WRITTEN REQUEST A
Copy out the passage of the PuzzleClone specification between "Dictionary of custom operators." and "Key: Operator name.", inclusive.
WRITTEN REQUEST B
Sum up the PuzzleClone specification in two sentences.
WRITTEN REQUEST C
In the PuzzleClone specification, which variable attributes have the type Optional[str]? Name all of them.

BEGIN EXCERPT

Specification

In this section, we introduce the details of PuzzleClone's specification file. The meaning and format of each attribute will be explained here. Please note that the attributes will be parsed in order, and the order is the same as the introduction order below. For example, as the first attribute introduced below, custom_operator is processed first, so operators defined in this attribute can be used by any other attributes. But the opposite is invalid: please make sure when specifying an attribute, don't use any variables, symbols, or operators defined in attributes that will be later parsed. In addition, please make sure the names for custom operators, variables, symbols, and conditions do not duplicate or conflict with Python reserved words.

custom_operator

Type: Dict[str, str]

Dictionary of custom operators. You can define a list of custom operators (functions) here for later use in the definition of variables, symbols, and conditions.

Key: Operator name.

Value: Python lambda-expression string defining the operator OR the path to a Python file containing the operator definition (the path should be relative to the root directory).

Example:

custom_operator:
    double: "lambda x: x * 2"
    reformat: "customs/mathexpr_generator.py"

variables

Type: Dict[str, Variable]

Dictionary of custom variables. Variables should be defined in order without dependency conflicts, i.e., the definition of previous variables should not include any variables defined later.

Key: Variable name.

Value: A Variable object with the following attributes. Please note that PuzzleClone supports two mutually exclusive ways of defining variables:

By specifying type and domain.
By providing a custom formula in formula.

Variable Attributes

type

Type: Optional[str]

The type of the variable.

Examples:

"int": Represents an integer variable.
"bool": Represents a boolean variable.

domain

Type: Optional[str]

The domain of the variable.

Examples:

"[1, 10]": Represents integers from 1 to 10.
"[True, False]": Represents boolean values.
"['red', 'blue', 'green']": Represents a selection from the given options.

formula

Type: Optional[str]

The formula used to initialize the variable.

Example:

"randint(1,6) + randint(1,6)": Represents the sum of two dice rolls.

Notes:

If formula is defined, type and domain must not be defined.
If formula is not defined, both type and domain must be defined.

Example:

variables:
    n:
        type: "int"
        domain: "[3, 5]"
    dice_sum:
        formula: "randint(1,6) + randint(1,6)"

diff_factor

Type: int

An optional heuristic factor indicating the contribution of the variable's value to the puzzle difficulty. For instance, when the value of diff_factor is a positive number, the variable's value makes a positive contribution to the puzzle difficulty. The final heuristic puzzle difficulty will be calculated using the diff_factor of all variables. If this attribute is omitted or set to 0, the variable will make NO contribution to the puzzle difficulty.

END EXCERPT
BEGIN RECORD SET

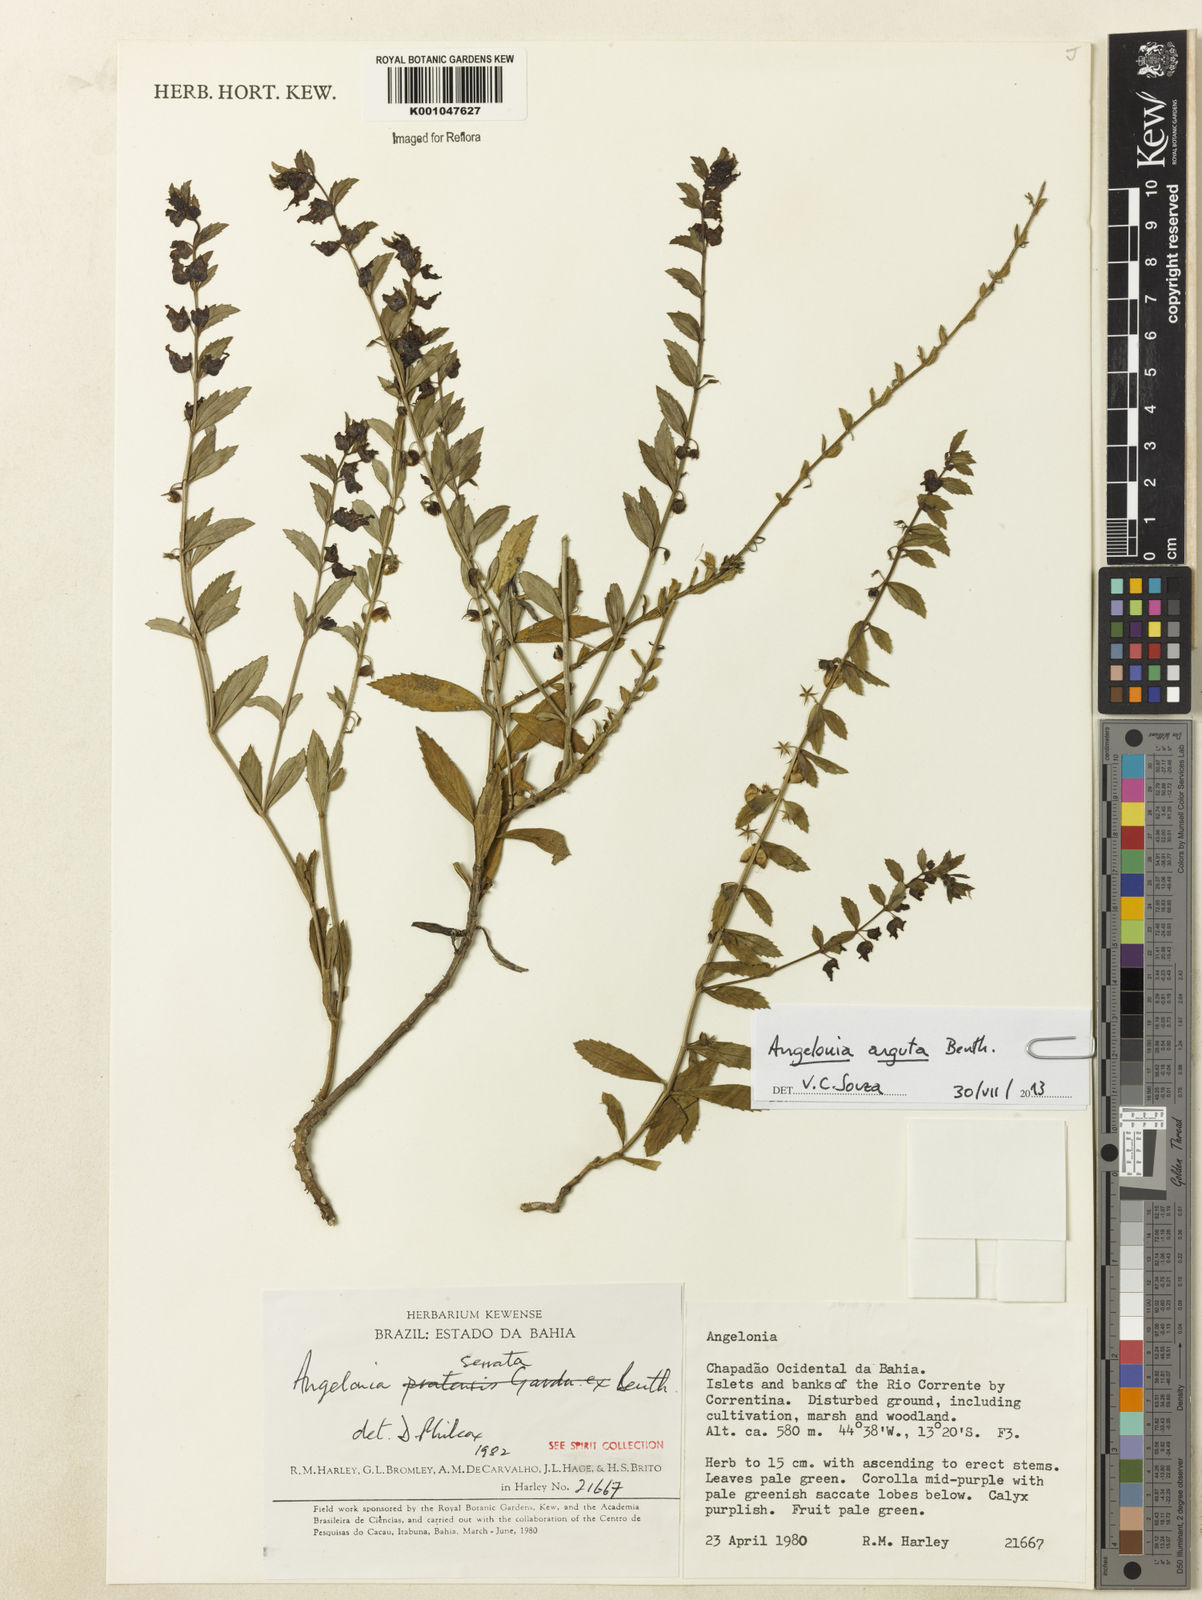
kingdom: Plantae
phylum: Tracheophyta
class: Magnoliopsida
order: Lamiales
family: Plantaginaceae
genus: Angelonia
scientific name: Angelonia arguta
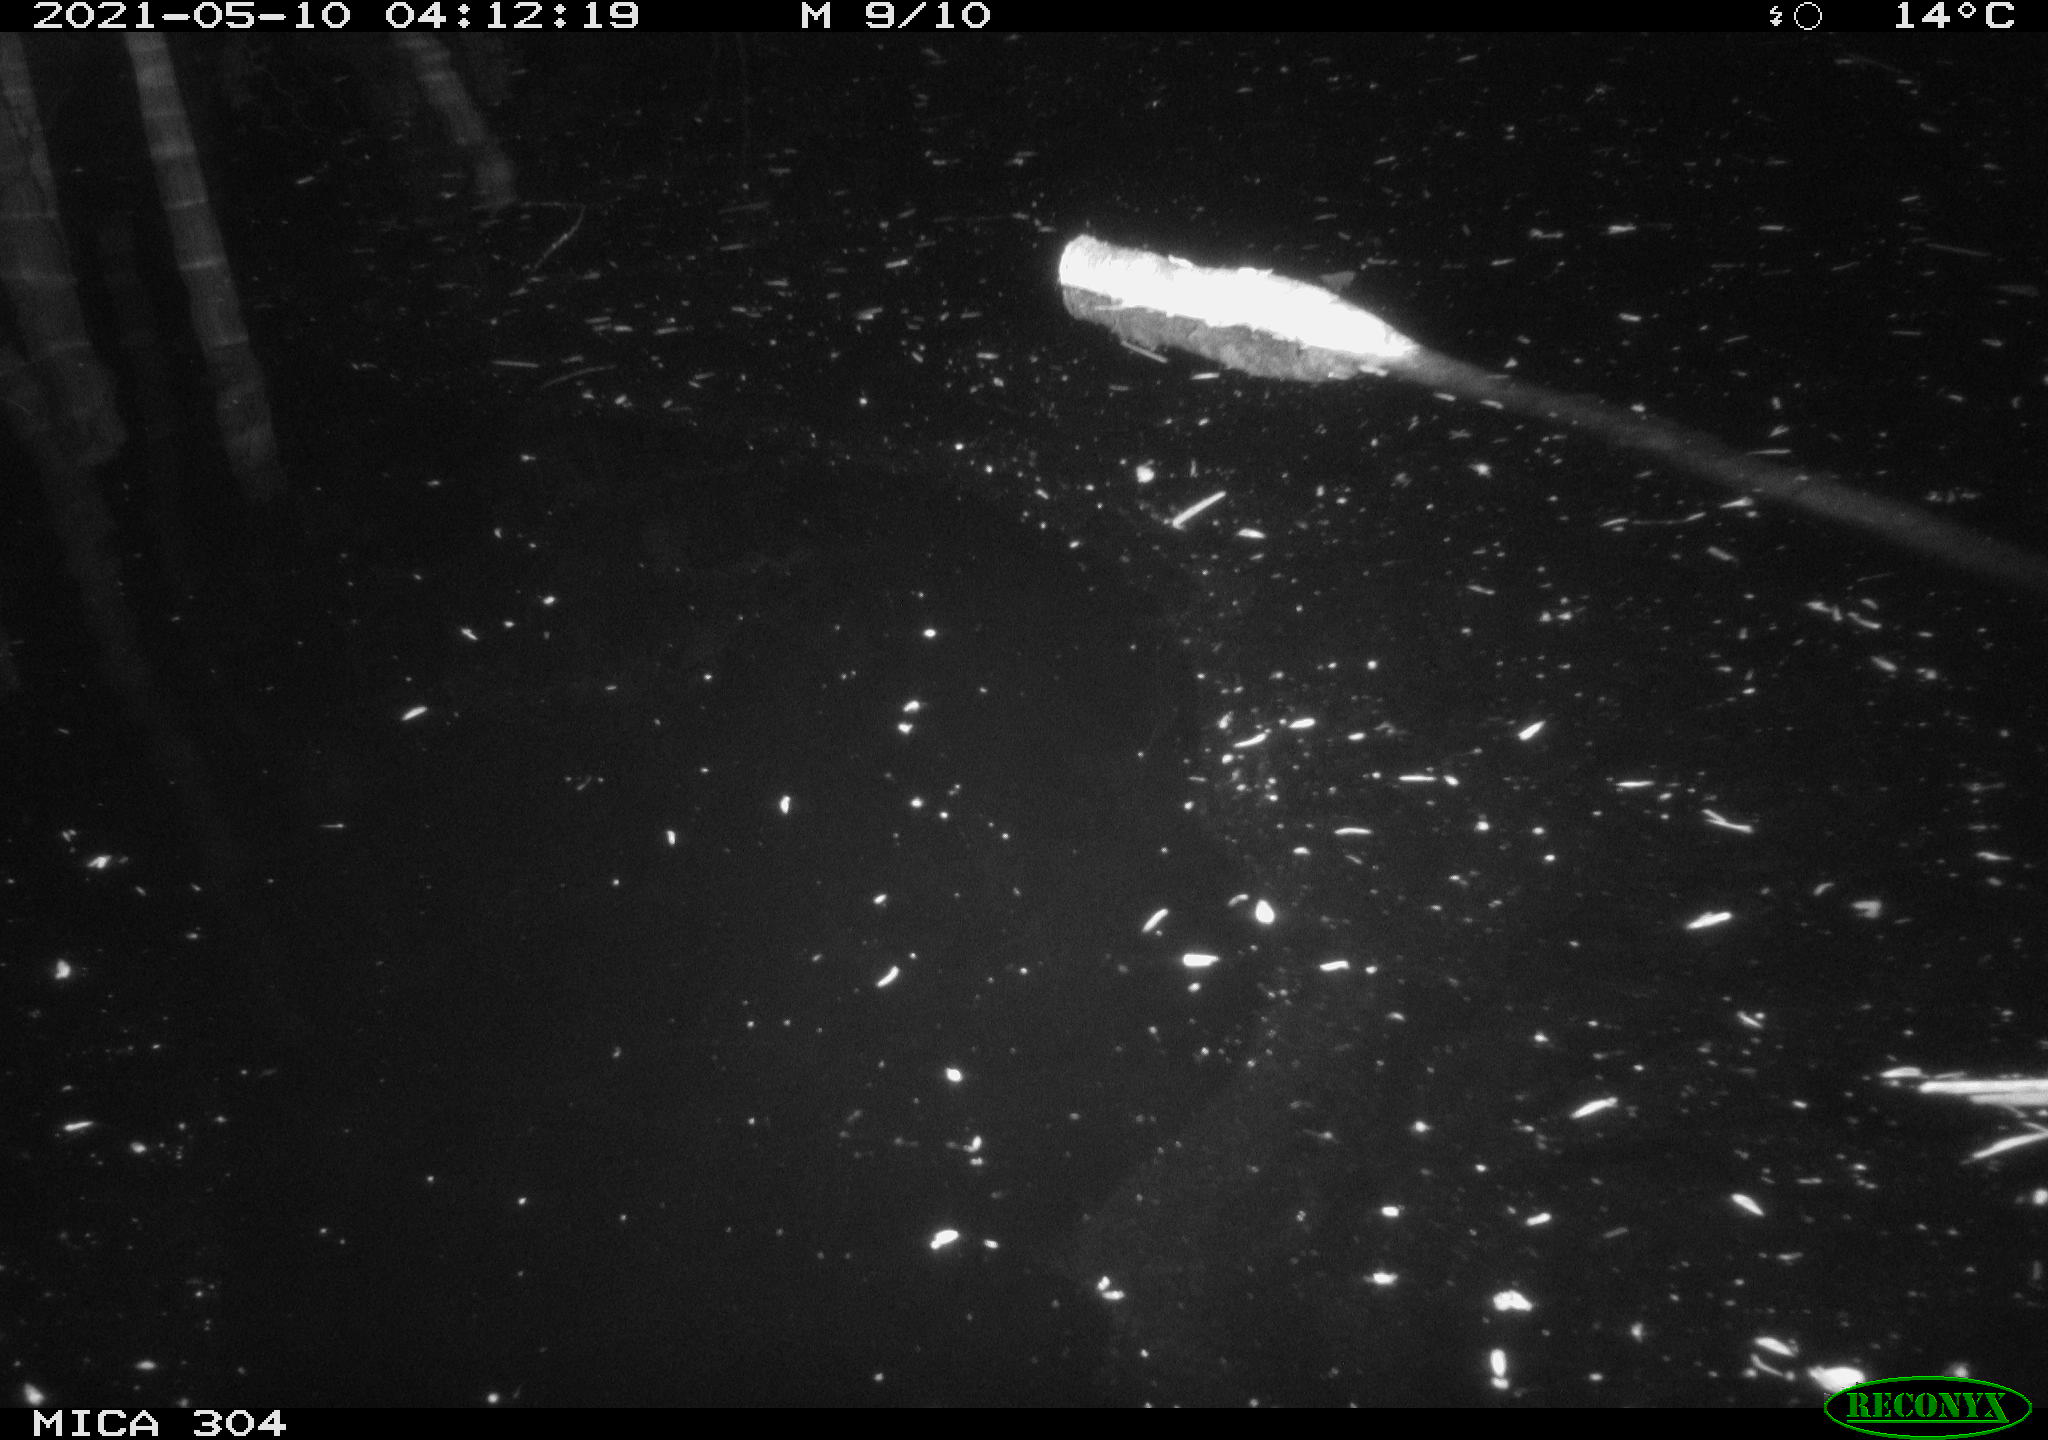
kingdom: Animalia
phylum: Chordata
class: Aves
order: Anseriformes
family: Anatidae
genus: Anas
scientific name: Anas platyrhynchos
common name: Mallard
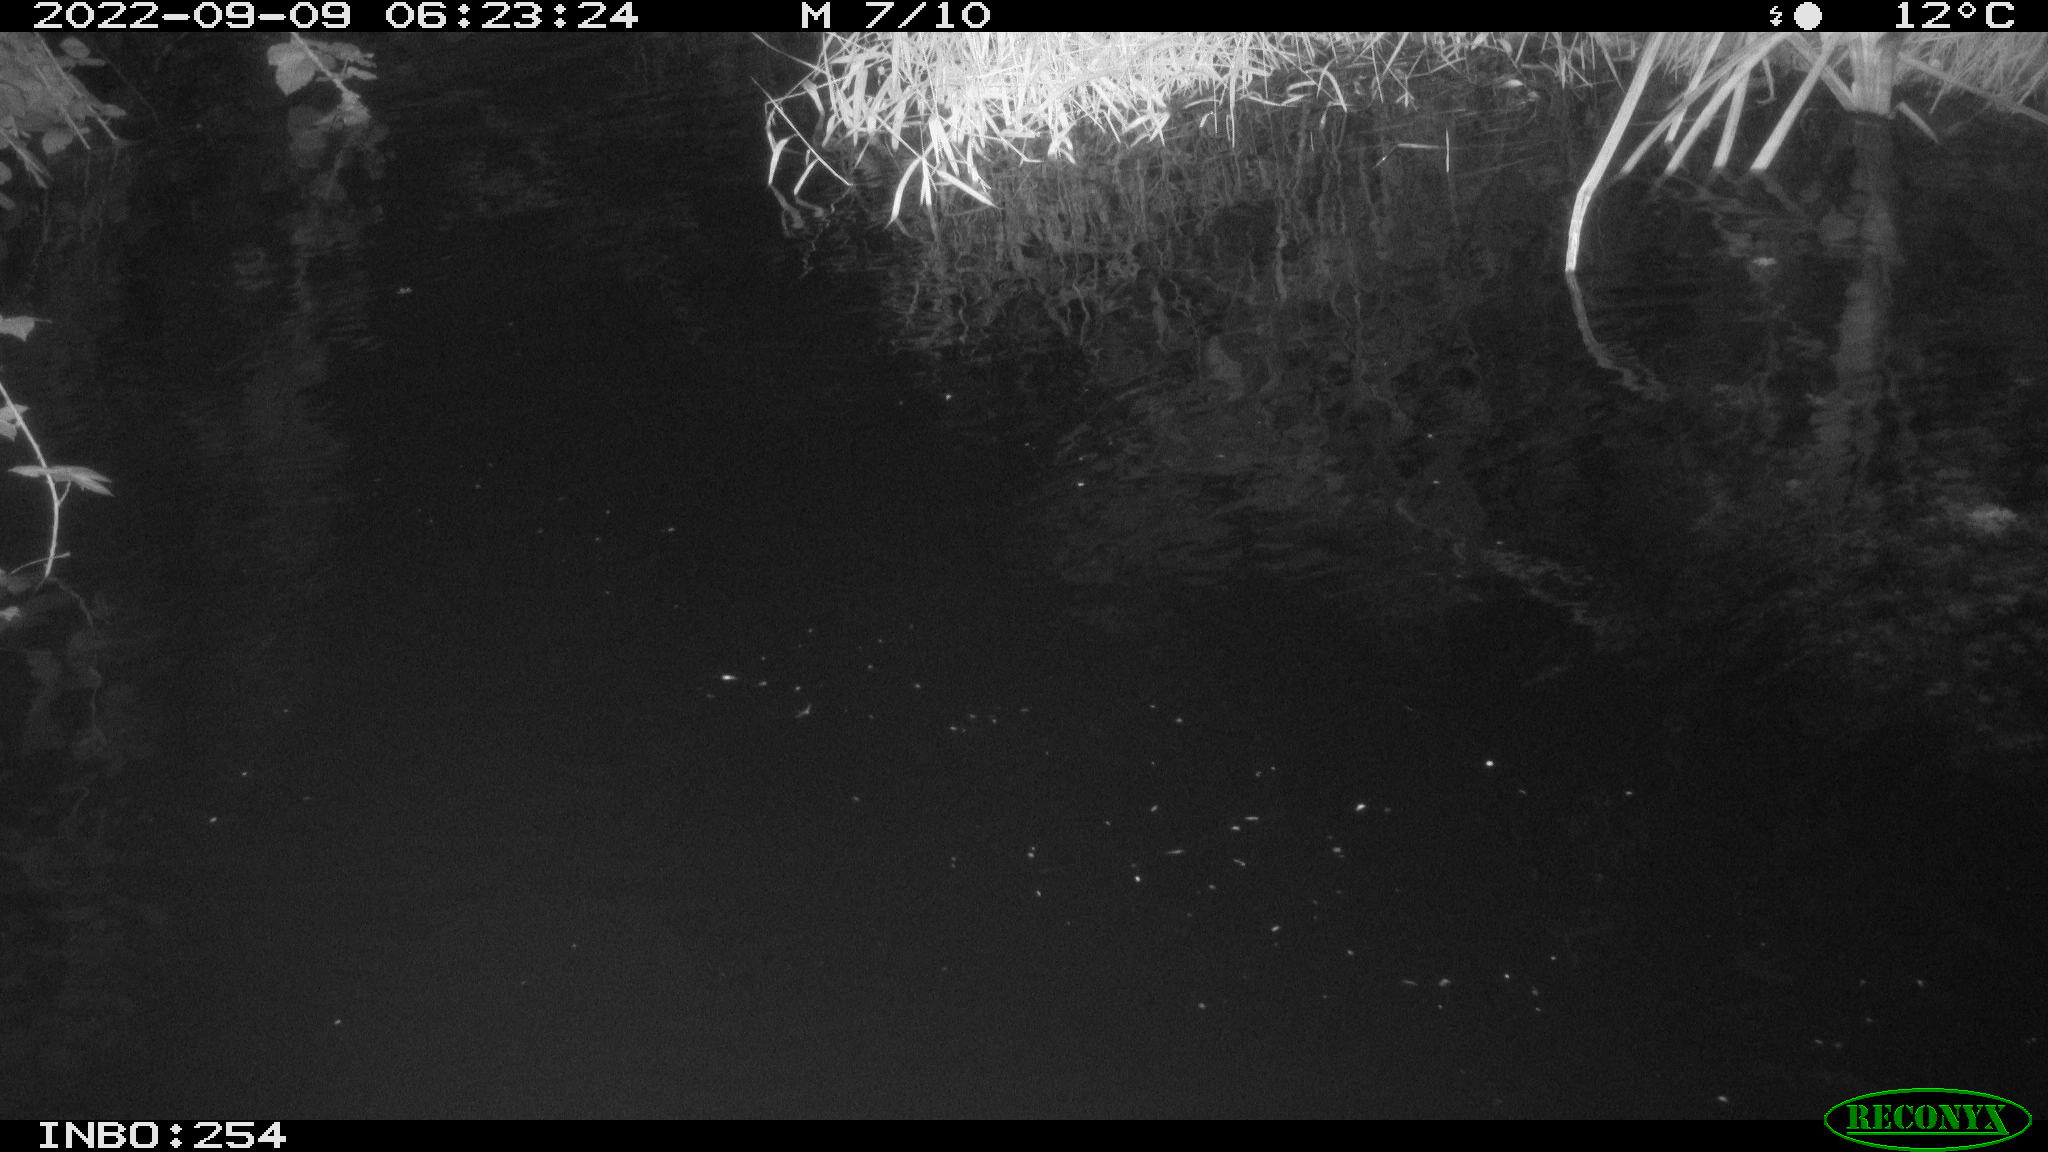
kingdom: Animalia
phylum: Chordata
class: Aves
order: Anseriformes
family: Anatidae
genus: Anas
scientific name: Anas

END RECORD SET

TASK SOLUTION A
Dictionary of custom operators. You can define a list of custom operators (functions) here for later use in the definition of variables, symbols, and conditions.

Key: Operator name.

TASK SOLUTION B
The attributes of a PuzzleClone specification file are parsed in the order they are introduced, so an attribute must not use variables, symbols, or operators from attributes parsed later, and names must not duplicate or conflict with Python reserved words. The custom_operator attribute maps operator names to Python lambda-expression strings or file paths, and the variables attribute maps names to Variable objects defined either by type and domain or by a formula, with an optional diff_factor giving each variable's contribution to puzzle difficulty.

TASK SOLUTION C
type, domain, formula